Second, the failure to identify signatures of positive selection in the TRIM19 (PML) gene suggests that its encoded protein does not have antiviral activity, or that the protein acts as an intermediary, lacking a physical protein-protein interaction with the pathogen. TRIM19 (PML) has been implicated in many functions, for example, in apoptosis and cell proliferation [9]. In addition, TRIM19 (PML) expression may act as an effector of the antiviral state induced by type I interferons [9]. Overexpression of TRIM19 (PML) is reported to confer resistance to infection by vesicular stomatitis virus and influenza A virus. Rabies, Lassa virus and lymphocytic choriomeningitis virus replicate to higher levels in PML-negative cells, whereas overexpression of the protein has no significant effect. Various roles have been proposed for TRIM19 (PML) in retroviral replication [8, 25], although these findings remain controversial [26]. Many other viruses, including herpes simplex type 1 disturb the nuclear bodies that contain, among other proteins, TRIM19 (PML). However, it is unclear whether these effects are a consequence of the viral infection or a sign of its participation in antiviral defense. Thus, the effect of TRIM19 (PML) might be indirect. Failure to identify a signature of positive selection militates against a direct role of this protein in antiviral defense, because it would be expected that a prolonged contact with multiple pathogens over long evolutionary time periods would have resulted in signatures of positive selection indicative of a genetic conflict.

Finally, the absence of a signature of positive Darwinian selection in Cyclophilin A provides a complement to the understanding of the role of this protein in retroviral pathogenesis. Cyclophilin A interacts directly with the HIV-1 capsid, an interaction that may protect HIV-1 from antiviral restriction activity [27]. Although required by members of the HIV-1M/SIVCPZ lineage for replication, it is not needed by other primate immunodeficiency viruses [11]. Owl monkeys exhibit post-entry restriction of HIV-1 mediated by a TRIM5-Cyclophilin A fusion protein generated by retroposition [28]. Evolutionary analysis of PPIA indicates that Cyclophilin A has been preserved by strong purifying selection, leaving its protein sequence virtually unchanged. This is consistent with the interaction of Cyclophilin A and the viral capsid being limited to the HIV-1M/SIVcpz lineage.

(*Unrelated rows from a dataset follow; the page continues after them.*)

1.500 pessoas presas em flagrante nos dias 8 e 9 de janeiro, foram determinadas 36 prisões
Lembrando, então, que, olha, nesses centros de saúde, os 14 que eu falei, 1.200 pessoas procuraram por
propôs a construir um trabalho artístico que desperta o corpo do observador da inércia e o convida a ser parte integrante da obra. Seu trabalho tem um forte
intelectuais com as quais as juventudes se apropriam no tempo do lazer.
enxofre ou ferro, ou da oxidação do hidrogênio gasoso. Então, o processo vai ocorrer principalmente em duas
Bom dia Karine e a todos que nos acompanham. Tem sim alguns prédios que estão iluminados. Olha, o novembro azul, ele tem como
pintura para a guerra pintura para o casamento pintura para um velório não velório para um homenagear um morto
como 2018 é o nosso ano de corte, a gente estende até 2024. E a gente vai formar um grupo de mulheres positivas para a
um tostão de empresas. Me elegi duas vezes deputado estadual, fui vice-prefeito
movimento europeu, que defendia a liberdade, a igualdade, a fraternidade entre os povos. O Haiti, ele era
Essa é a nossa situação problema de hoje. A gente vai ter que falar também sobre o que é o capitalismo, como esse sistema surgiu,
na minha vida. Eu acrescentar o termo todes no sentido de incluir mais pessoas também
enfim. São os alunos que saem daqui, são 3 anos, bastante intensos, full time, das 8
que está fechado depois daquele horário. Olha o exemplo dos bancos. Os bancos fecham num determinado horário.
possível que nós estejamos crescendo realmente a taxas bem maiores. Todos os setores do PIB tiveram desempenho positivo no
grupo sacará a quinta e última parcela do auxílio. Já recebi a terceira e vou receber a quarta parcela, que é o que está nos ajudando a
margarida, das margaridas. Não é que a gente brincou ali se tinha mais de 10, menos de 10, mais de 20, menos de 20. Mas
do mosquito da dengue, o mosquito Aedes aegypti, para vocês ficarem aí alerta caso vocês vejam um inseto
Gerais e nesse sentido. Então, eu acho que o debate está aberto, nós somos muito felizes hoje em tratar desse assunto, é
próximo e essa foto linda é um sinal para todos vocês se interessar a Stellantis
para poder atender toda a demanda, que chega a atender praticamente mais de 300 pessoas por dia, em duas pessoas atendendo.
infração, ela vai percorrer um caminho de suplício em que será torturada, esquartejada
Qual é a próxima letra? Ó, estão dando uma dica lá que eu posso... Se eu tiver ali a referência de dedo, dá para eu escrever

Together, the results presented here further support that an evolutionary genomics approach may be very useful for systematically assessing functional roles of primate host proteins potentially relevant in viral pathogenesis [29]. Candidates for this approach may include other members of the TRIM or APOBEC families [30, 31] as well as proteins involved in pathogen recognition and life cycle. Signatures of positive selection, but also the absence of signs of a genetic conflict, constitute relevant information for understanding the nature of virus-host protein interactions.